Not familiar with game mechanics or game theory? Ralph Koster, author of Theory of Fun for Game Design, says game mechanics are “rule-based systems / simulations that facilitate and encourage a user to explore and learn the properties of their possibility space through the use of feedback mechanisms.”

In conventional terms, think earning rewards for swiping your credit or debit card or staying at a particular hotel or flying a certain airline. Unconventionally – and this is where my prediction comes into play – think affording your customers and prospects accumulating rewards in exchange for engaging via your website (i.e., points, badges, leaderboards, awards, etc.).

via Entrepreneur.com Daily Dose – Game Theory And Gaming Mechanics For Your Website.

I feel bad picking on this article given that it surely is selling copies of my book. Except that  the above example does not include “exploring and learning the properties of a possibility space.” So it’s wrong. To be more blunt, the second paragraph misses the point of the first.

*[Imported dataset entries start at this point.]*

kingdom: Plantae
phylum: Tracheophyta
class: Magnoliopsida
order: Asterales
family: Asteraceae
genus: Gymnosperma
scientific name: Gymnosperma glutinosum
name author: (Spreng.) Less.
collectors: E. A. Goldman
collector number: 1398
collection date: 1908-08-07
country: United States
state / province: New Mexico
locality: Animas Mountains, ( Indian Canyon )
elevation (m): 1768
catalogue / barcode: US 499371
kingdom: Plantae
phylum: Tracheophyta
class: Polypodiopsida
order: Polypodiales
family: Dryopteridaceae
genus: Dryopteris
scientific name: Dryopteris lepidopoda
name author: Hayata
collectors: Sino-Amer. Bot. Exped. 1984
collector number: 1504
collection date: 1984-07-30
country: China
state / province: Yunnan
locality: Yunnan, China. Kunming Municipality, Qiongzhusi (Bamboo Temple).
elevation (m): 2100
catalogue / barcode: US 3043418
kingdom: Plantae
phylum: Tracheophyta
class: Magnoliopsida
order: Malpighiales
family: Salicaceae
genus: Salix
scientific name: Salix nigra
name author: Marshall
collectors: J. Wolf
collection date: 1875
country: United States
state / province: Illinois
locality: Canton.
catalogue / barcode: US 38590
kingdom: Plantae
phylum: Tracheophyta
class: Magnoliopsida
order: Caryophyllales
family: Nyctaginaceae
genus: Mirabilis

Just giving feedback is not game design, and it will be lousy “gamification.”

When we train game designers, when we critique projects, and when we discuss what makes games compelling, we certainly do discuss feedback. But what we dwell on is the game systems, the core loop.

If you really want to gamify something, you need to make the core loop be something to explore and master. Buying an airplane ticket or staying at a hotel isn’t something you “master.” Piling up points is not good gamification.

The feedback exists to give cues to the user that they are learning something. It isn’t food pellets for rats to reward them for pushing a lever. Good gamification will be less Skinnerian and more like getting an A in class as a recognition of how well you mastered the subject.